▶ [Study questions]
- A) According to the article on the amphibian die-off and malaria, in which journal were the study's findings published?
- B) Reproduce the article on the amphibian die-off and malaria word for word, starting at "It devastated amphibian" and ending at "eaten, per Wired.".

Amphibian Plague Led to Malaria Surge in Humans

A new study marks the first time the frog pandemic has been linked to human health

A yellow frog with black spots sits on a green leaf
The Panamanian golden frog is now extinct in the wild due to a disease caused by a fungus known as Bd or chytrid Brian Gratwicke via Wikimedia Commons under CC BY 2.0

Frogs, salamanders and other amphibians have been battling a plague for decades. A global fungal pandemic affecting these creatures has driven roughly 90 amphibian species to extinction and killed significant numbers of 400 other species, according to Wired’s Maryn McKenna.

Now, researchers have linked this amphibian die-off to a spike in malaria cases in Costa Rica and Panama during the 1990s and 2000s, respectively. The decline in amphibians likely led to a surge in malaria-spreading mosquitoes, since amphibian tadpoles eat mosquito larvae, according to New Scientist’s Clare Wilson.

The findings, published last week in the journal Environmental Research Letters, are the first to show that the amphibian deaths have impacted humans, per Wired.

“This paper is a wake-up call,” John Vandermeer, an ecologist at the University of Michigan who was not involved in the study, tells Wired. “It makes the point that the problem is not just that we’re losing biodiversity, and biodiversity is wonderful and pretty and beautiful. It’s that the loss of biodiversity does have secondary consequences on human welfare—in this particular case, human health.”

Map shows Bd's eastern advance
Map of the amphibian die-off in Costa Rica and Panama UC Davis

The fungus, known as chytrid or Bd (for Batrachochytrium dendrobatidis), appeared in northwest Costa Rica in the early 1980s, per New Scientist. From there, it moved south and east, spreading through Panama in the 2000s.

It devastated amphibian numbers, which in turn caused declines in the animals’ predators, such as snakes, and surges in insects that the disappearing amphibians would typically have eaten, per Wired.

To measure the impact on humans, the researchers used data from individual counties, called cantons or distritos, to track malaria’s spread across Costa Rica and Panama, writes New Scientist. While the spread occurred decades ago, the data only became obtainable recently, as county-level disease records were digitized, Michael Springborn, lead author of the paper and an environmental and resource economist at the University of California, Davis, tells Wired.

The researchers combined this malaria data with statistics on the amphibian decline, satellite images and ecological surveys to tease out the impact of dying frogs and salamanders on human health, per Wired.

One year after amphibians began to decline in an area, malaria cases linked to the Bd fungus started showing up, according to the paper. Initially, the number of cases rose for three years before plateauing for several more. The authors write that cases peaked about six years after amphibians started dying, and in Panama, malaria cases increased fivefold, per New Scientist. About eight years after Bd arrived, its effect on malaria cases started to decline and soon became statistically insignificant, per the paper.

During the surge, amphibian deaths accounted for an estimated one-half to two-thirds of all malaria cases, per New Scientist.

Though the researchers think that mosquito populations affected malaria cases, they couldn’t prove that relationship because the necessary data on mosquito density doesn’t exist, according to Wired. As a result, the researchers are unsure why malaria cases began to drop after eight years, even though frog populations hadn’t recovered. Springborn tells Wired it could be because humans took more steps to stop the spread of malaria, or because other predators may have stepped in to eat the mosquitoes.

The study was motivated by the threat of a similar fungal pathogen, which could spread through the international wildlife trade, according to a press release. Springborn says in the release that updating trade regulations on species that host these diseases could help prevent the illnesses from spreading among wildlife—and might even have benefits for human health.

“The costs of putting those protective measures in place are immediate and evident,” Springborn says in the release. “But the long-term benefits of avoiding ecosystem disruptions like this one are harder to assess but potentially massive, as this paper shows.”

▶ [Data supplied]
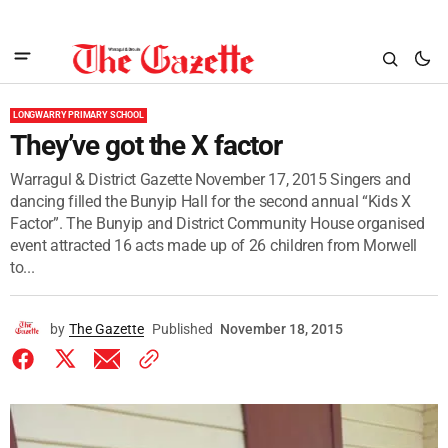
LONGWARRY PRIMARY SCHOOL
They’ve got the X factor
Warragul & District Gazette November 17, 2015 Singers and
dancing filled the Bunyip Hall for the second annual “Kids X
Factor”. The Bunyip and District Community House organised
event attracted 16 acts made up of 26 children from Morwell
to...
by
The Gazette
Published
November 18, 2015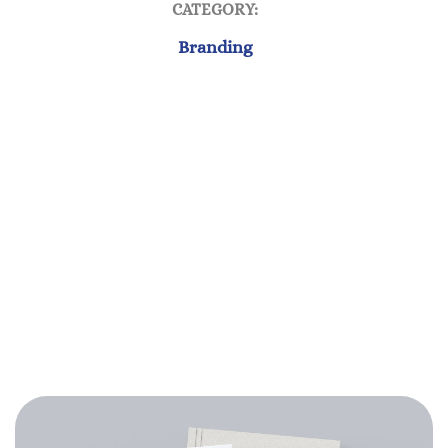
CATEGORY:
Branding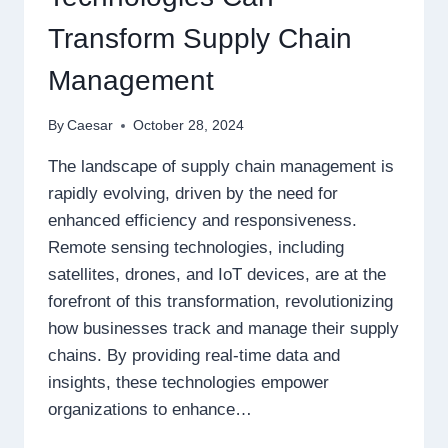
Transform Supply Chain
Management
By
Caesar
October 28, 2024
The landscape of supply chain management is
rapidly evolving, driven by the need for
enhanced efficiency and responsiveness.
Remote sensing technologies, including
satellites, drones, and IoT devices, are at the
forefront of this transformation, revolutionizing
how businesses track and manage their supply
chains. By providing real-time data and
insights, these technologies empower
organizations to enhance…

--

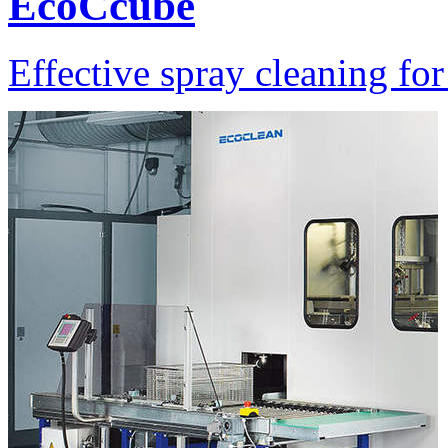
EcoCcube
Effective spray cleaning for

...

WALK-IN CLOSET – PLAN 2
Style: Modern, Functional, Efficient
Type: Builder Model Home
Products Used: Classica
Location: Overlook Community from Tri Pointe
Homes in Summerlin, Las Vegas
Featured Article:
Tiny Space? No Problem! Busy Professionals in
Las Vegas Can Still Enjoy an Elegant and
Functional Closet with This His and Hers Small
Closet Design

▶ [Answer set]
- A) Environmental Research Letters

- B)
It devastated amphibian numbers, which in turn caused declines in the animals’ predators, such as snakes, and surges in insects that the disappearing amphibians would typically have eaten, per Wired.